SAN ANTONIO — A week into Dallas Cowboys training camp, Dez Bryant is everywhere.
Catching deep passes. Returning punts. Taking passes and punts into the end zone with his arms up, drawing loud ovations from thousands of adoring fans, many wearing his No. 88.
Now he’s talking to Miles Austin, getting pointers on technique. He’s giving Austin pointers on strutting in the end zone. He surprises himself by helping rookies understand what to do on certain routes.
When practice ends, Bryant remains the center of attention, either in a cluster of reporters or working his way along the side of the field signing autographs and posing for pictures.
After a bizarre year on and off the field — make that, several such years — Bryant couldn’t be more comfortable. The injury that cut short his rookie season has healed, the Cowboys have carved a spot for him in the starting lineup and, best of all, he’s controversy-free.
He’s also working hard to keep it that way.
In recent days, he’s talked about his fondness for shoes without saying how many he has or how much they cost. Asked whether kids in East Texas, where he grew up, should be allowed to wear sagging pants in public, he opted to stay out of that debate. And, even though he’s now classified as a veteran, he won’t even consider taking part in hazing rookies; he won’t expect anyone to carry hi s pads.
“All I know is I’m here in San Antonio, focused on football,” Bryant said. “It’s all about that star.”
Bryant is a phenomenal talent who’s been mostly a tease because something always gets in the way, often of his own doing.
He’s made headlines for his mother’s former line of employment, for not carrying an older teammate’s shoulder pads, for picking up a dinner tab that cost more than many Americans make in a year, for wearing sagging pants at an upscale mall and for failing to pay the bills on excessive jewelry purchases.
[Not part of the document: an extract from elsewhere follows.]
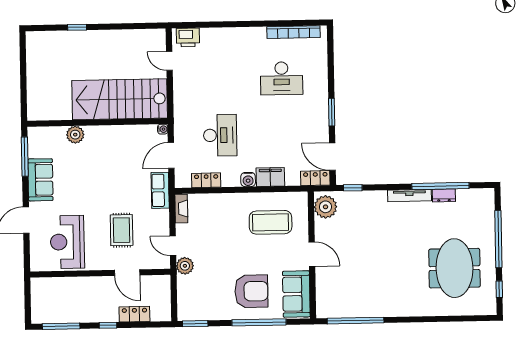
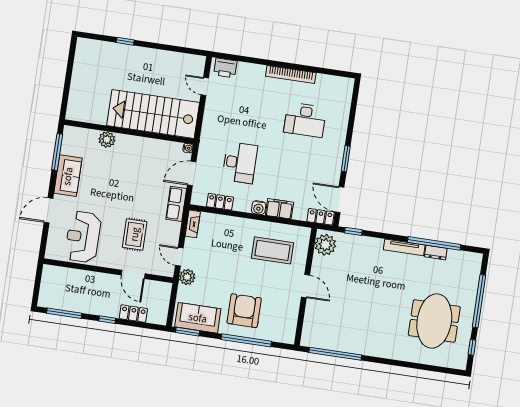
bookcase: (293, 32) -> (291, 74), moved
armchair: (251, 291) -> (244, 311), turned -90
sofa: (296, 294) -> (198, 318), moved, turned 90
And that’s just the last 15 months. His football sins have included being routinely l ate to meetings and, admittedly, not knowing his playbook as well as he should.
Bryant is trying to bring the focus back to what he can do once a football gets into his hands. Teammates, coaches and fans are certainly rooting for him.
“I’ve got to make sure everything is right on point,” Bryant said. “I’ve got Miles Austin and some of the other older guys helping me because I know they’re counting on me. … … I don’t want to let nobody down. Not coach Garrett, not anybody in the whole organization. I want to make sure by the time preseason comes, I know what to do.”
In 12 games last season, Bryant caught 45 passes for 561 yards and six touchdowns. He scored twice more on punt returns, in only 12 attempts, and averaged a team-best 24.4 yards per kickoff return.
It’s even more impressive considering he hardly played his last year of college because of an NCAA suspension (for lying about a dinner with Deion Sanders) and because an injury wiped out his entire preseason. His season ended in early December when he broke an ankle on a kickoff return.
He continued his recovery during the lockout, and continued building his troubled reputation. During the one-day reprieve from the labor woes, when players were allowed at team headquarters, Cowboys owner Jerry Jones was looking forward to chatting with Bryant, but he didn’t show up.
Bryant eventually sat down with team leaders, which may have been a turning point. By all accounts, he’s cleaning up the issues in his personnel life and he’s embracing his role as a key member of the offense. He became an unquestioned starter last week, when Dallas released Roy Williams.
“I feel like I matured as a man,” Bryant said. “Everything is behind me. If it’s not taken care of, it’s going to get taken care of. I’m here, I’m focused on football … being on time and being accountable and making sure that your coaches and teammates can trust in you. That’s the challenge I’m putting on myself.”
Bryant’s knowledge of the offense can be hit-or-miss.
During team drills Sunday, he took off up the field when Tony Romo expected him to recognize a blitz and break off his route short and toward the sideline. A wayward, sideways pass made Bryant’s mistake obvious.
On Monday, however, Romo signaled a route change and Bryant picked it up, leading to a long touchdown. Bryant took care of his quarterback by chasing down linebacker DeMarcus Ware after an interception and popping the ball free.
“He’s a guy who we believe could continue to grow and grow as a player,” coach Jason Garrett said. “He plays with great passion, emotion and enthusiasm. Anybody who watches him play can see that. We as coaches love that. We believe that teammates love that. That’s what we want in our football players. So when you go about it the way he has and you are as talented as he is, now he gets more of an opportunity, there is no reason for us to think he can’t continue to get better.”
Garrett acknowledges that Bryant “has a long way to go in terms of understanding our system and a long way technically,” but is quick to add that everyone can improve in those areas.
“Hopefully,” Garrett said, “the results will speak for themselves.”